▸ **TEXT EXTRACT**:
## Begin
Introduction to poster presentations

PSYC 11: Laboratory in Psychological Science

Jeremy R. Manning
Dartmouth College
Spring 2026

What is a poster presentation?

  • A visual summary of your research, designed to be read in 3--5 minutes
  • You stand next to it and talk people through your work
  • It is a visual aid, not a self-contained document -- you are the presentation

Anatomy of a poster

  • Title bar: one-line summary + who did the work + where
  • Motivation: why is this interesting? what is your question?
  • Approach: what did you do? (experiment + analyses)
  • Results: what did you find? (figures + key stats)
  • Discussion: what does it mean? what is next?

What makes a good poster?

  • Less text is more -- show, don't tell
  • Keep it visually clean: consistent fonts, aligned elements, efficient use of space
  • Figures should be large enough to read from 4 feet away
  • Think about the audience's traffic flow -- where do eyes go first?

Discussion: show me a poster

  • I will show several example posters
  • For each one, discuss with a partner:
    • What works well? What draws your eye?
## End
▸ **PROBLEM TO WORK ON**:
Please rewrite the poster slides from "Anatomy of a" through "(experiment + analyses)", putting "Background" in place of "Motivation".

▸ **DATASET CONTENT**:
## Begin
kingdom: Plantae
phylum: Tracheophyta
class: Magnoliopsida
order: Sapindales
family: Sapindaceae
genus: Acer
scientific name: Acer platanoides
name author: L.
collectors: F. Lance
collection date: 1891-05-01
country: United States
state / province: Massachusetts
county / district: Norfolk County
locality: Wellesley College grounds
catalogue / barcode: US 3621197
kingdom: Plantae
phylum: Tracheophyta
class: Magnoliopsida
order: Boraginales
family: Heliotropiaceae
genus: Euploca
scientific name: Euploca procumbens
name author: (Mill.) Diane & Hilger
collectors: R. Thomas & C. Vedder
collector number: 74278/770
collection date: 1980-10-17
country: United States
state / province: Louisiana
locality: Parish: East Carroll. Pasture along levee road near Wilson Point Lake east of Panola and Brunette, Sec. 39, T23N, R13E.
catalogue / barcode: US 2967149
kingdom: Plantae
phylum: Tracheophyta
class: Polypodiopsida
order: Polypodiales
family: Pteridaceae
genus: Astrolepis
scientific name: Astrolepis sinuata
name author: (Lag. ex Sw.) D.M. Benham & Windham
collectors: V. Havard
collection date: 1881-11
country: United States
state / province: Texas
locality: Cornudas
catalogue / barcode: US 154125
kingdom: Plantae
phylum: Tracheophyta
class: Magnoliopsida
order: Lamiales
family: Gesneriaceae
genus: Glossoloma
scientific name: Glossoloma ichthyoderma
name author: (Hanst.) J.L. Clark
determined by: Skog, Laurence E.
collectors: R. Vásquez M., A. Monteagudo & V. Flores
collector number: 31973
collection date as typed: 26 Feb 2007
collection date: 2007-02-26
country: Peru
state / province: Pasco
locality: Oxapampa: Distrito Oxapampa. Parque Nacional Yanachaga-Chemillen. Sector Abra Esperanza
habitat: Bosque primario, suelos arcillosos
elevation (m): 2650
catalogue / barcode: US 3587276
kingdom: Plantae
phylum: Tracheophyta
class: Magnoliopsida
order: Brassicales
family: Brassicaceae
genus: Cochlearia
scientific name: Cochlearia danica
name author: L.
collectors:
## End
▸ **RESULT OF THIS EXERCISE**:
Anatomy of a poster

  • Title bar: one-line summary + who did the work + where
  • Background: why is this interesting? what is your question?
  • Approach: what did you do? (experiment + analyses)